Saturday, September 03, 2005
The Cozy Catastrophe
Chris Nakashima-Brown, one of the most talented writers I know, sent the following in email to a group of Austin-based sf writers this morning. I thought it deserved a broader audience and, with Chris's permission, I'm reprinting the entirety of it here.
This week's events have me digging out old Walker Percy novels, specifically, Love in the Ruins -- a "cozy catastrophe" set in a near- future New Orleans imagined from a 1971 point of view.
1. From the Turkey City Lexicon:
"The Cozy Catastrophe
Story in which horrific events are overwhelming the entirety of human civilization, but the action concentrates on a small group of tidy, middle-class, white Anglo- Saxon protagonists. The essence of the cozy catastrophe is that the hero should have a pretty good time (a girl, free suites at the Savoy, automobiles for the taking) while everyone else is dying off. (Attr. Brian Aldiss)"
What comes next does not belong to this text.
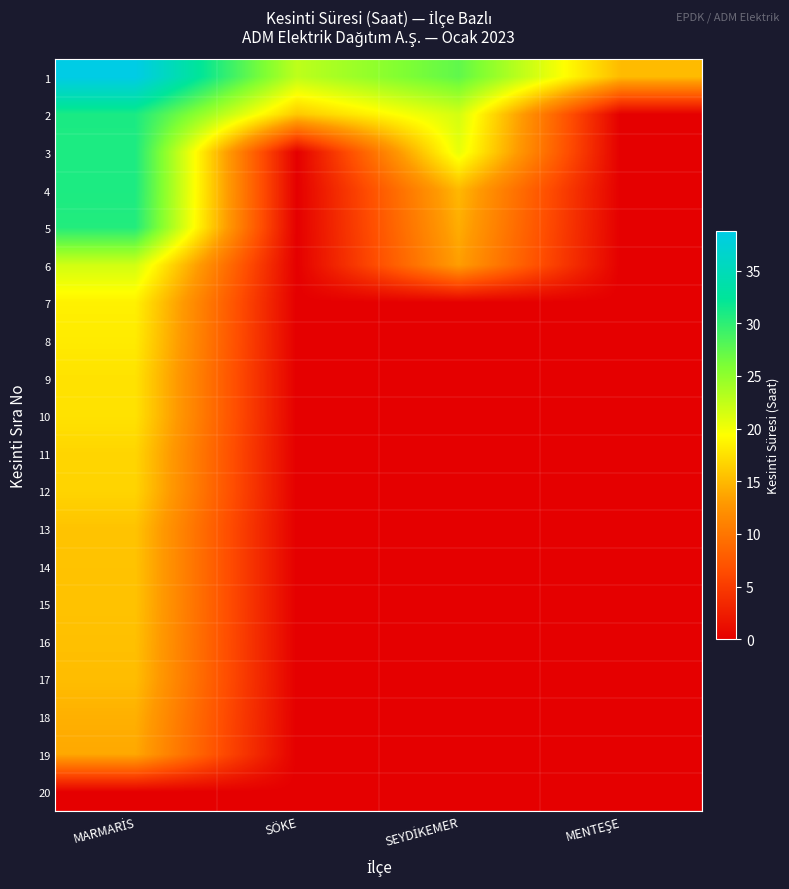

At how many categories does at least one series exceed 14?

4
2. From the beginning of the first chapter of Love in the Ruins, set at an abandoned Howard Johnson's on the outskirts of New Orleans:
"In the pine grove on the southwest cusp of the interstate cloverleaf, 5 p.m., July 4
Now in these dread latter days of the old violent beloved U.S.A. and of the Christ-forgetting Christ-haunted death-dealing Western world I cam to find myself in a grove of young pines and the question came to me: has it happened at last?
Two or more hours should tell the story. One way or the other. Either I am right and a catastrophe will occur, or it won't and I'm crazy. In either case the outlook is not so good.
Here I sit, in any case, against a young pine, broken out in hives and waiting for the end of the world. Safe here for the moment though, flanks protected by the rise of ground on the left and an approach ramp on the right. The carbine lies across my lap.
Just below the cloverleaf, in the ruined motel, the three girls are waiting for me. Undoubtedly something is about to happen.
Or is it that something has stopped happening?
Is it that God has at last removed his blessing from the U.S.A. and what we feel now is just the clank of the old historical machinery, the sudden jerking ahead of the roller-coaster cars as the chain catches hold and carries us back into history with its ordinary catastrophes, carries us out and up toward the brink from that felicitous and privileged siding where even unbelievers admitted that if it was not God who blessed the U.S.A., then at least some great good luck had befallen us, and that now the blessing or the luck is over, the machinery clanks, the chain catches hold, and the cars jerk forward?"
3. QUESTION: Is the "cozy catastrophe" tenable in a world of actual apocalypse? How would we react to a story about some fellow watching the New Orleans scene all unfold from his penthouse view atop a luxury hotel, secretly reveling in the freedom he finds as his moorings to bourgeois society are cut, and the whole mess collapses around him?
What happens to science fiction -- specifically, that favorite subgenre of mine, the literature of apocalypse -- when the cataclysm is actually happening?
Partly because of the narrative form, the oeuvre usually centers around a single protagonist. In the American pop cultural version, that protagonist achieves heroics through self-reliant individualism. How do we feel about the protagonist of Matheson's I Am Legend (Charlton Heston in The Omega Man), the last white man in the city, "finding" the things he needs to survive (see Patrick Nielsen Hayden's "white people find, black people loot"), fighting off the hordes of vampiric zombies (couldn't be an analog for black people could they?) Could we redo that story set in New Orleans on last Tuesday?
Speaking of Charlton Heston, how do you like watching the politicians and television news personalities grind their mental gears as the situation utterly fails to conform to the disaster movie paradigm? Mass catastrophe, it turns out, is not amenable to resolution by lone Western heroes. That only works on the micro-scale -- the lone yuppie father, loading his family into the Volvo to escape to the Houston Four Seasons Hotel, to the in-laws in a nice white neighborhood in Memphis, barely evading the hordes of vampiric zombies that will rape and eat them all if they fail to make it out before the giant tidal wave hits. Or the revolutionary leader who emerges from the mob, organizes it, and seizes the opportunity to take the city from the incompetent paternal government.
Did you see the stories yesterday -- obviously rumors -- suggesting people in New Orleans were slipping into cannibalism??
Our narrative, like our culture, values self-reliance over community. Does it have the tools to deal with suffering on a mass scale?
What do science fiction writers do when their futuristic scenarios show up in today? Online bill payment may not be as sexy as Case "jacking in," but at least it doesn't make you wonder if you will ever need to defend yourself as your world slips into a Hobbesian state of nature!
Who knew life inside a Bruce Sterling novel would be this fucking horrifying? I mean, like, where are the smart-ass jokes?
Pardon the Saturday morning rambling.